64 Oral - Keynote #4 (Session Chairs) and Awards
Friday June 10, 2:00 PM - 2:30 PM

Association and Fine-Mapping with Bayesian Machine Learning Methods


Author:
Lorin Crawford

Affiliation: Microsoft Research New England, Cambridge, MA

Keywords:
Theory & Method Development

A common goal in genome-wide association (GWA) studies is to characterize the relationship between genotypic and phenotypic variation. Linear models are widely used tools in GWA analyses, in part, because they provide significance measures which detail how individual single nucleotide polymorphisms (SNPs) are statistically associated with a trait or disease of interest.
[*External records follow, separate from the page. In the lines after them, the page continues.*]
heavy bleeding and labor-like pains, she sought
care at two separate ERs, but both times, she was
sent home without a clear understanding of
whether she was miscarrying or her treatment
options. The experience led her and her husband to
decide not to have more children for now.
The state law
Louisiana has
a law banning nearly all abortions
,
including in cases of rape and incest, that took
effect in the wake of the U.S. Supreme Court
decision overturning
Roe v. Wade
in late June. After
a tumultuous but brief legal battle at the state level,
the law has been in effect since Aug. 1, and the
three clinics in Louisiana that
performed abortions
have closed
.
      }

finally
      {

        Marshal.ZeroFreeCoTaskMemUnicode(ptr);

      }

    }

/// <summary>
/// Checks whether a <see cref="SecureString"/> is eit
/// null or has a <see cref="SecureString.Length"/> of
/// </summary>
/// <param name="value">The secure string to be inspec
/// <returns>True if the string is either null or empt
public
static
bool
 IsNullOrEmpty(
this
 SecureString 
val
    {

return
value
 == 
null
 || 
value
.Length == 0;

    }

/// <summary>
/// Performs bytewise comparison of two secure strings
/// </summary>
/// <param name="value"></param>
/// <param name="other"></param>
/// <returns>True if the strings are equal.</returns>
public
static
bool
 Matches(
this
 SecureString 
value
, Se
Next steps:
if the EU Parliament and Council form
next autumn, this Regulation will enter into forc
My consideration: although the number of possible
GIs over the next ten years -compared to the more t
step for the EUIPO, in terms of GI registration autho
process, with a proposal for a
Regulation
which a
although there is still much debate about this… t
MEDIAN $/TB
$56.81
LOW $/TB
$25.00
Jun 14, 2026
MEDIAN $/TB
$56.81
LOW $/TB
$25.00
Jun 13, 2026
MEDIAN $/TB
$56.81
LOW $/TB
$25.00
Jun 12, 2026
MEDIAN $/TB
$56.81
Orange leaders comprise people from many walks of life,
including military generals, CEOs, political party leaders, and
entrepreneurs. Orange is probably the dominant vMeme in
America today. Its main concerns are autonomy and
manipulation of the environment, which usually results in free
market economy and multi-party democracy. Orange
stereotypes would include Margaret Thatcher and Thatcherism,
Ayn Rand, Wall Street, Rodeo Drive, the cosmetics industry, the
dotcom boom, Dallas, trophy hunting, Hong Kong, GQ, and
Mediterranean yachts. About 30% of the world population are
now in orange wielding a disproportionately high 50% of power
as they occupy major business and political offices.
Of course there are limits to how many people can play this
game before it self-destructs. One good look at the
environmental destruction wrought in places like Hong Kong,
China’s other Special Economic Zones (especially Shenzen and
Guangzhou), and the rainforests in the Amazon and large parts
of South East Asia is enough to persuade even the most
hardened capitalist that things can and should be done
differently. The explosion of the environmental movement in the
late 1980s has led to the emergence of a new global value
However, traditional linear regression largely ignores non-additive genetic variation, and the univariate SNP-level mapping approach has been shown to be underpowered and challenging to interpret for certain trait architectures. While machine learning methods such as neural networks are well known to account for complex data structures, these same algorithms have also been criticized as “black box” since they do not naturally carry out statistical hypothesis testing like classic linear models. This limitation has prevented machine learning approaches from being used for association mapping tasks in GWA applications. In this talk, we present flexible and scalable classes of Bayesian multi-layer perceptron models which provide interpretable probabilistic summaries such as posterior inclusion probabilities and credible sets for association and fine-mapping tasks in high-dimensional GWA studies. We illustrate the benefits of our methods over state-of-the-art linear approaches using extensive simulations. We also demonstrate the ability of these methods to recover both novel and previously discovered genomic associations using traits from the Wellcome Trust Case Control Consortium (WTCCC), the Framingham Heart Study, and the UK Biobank.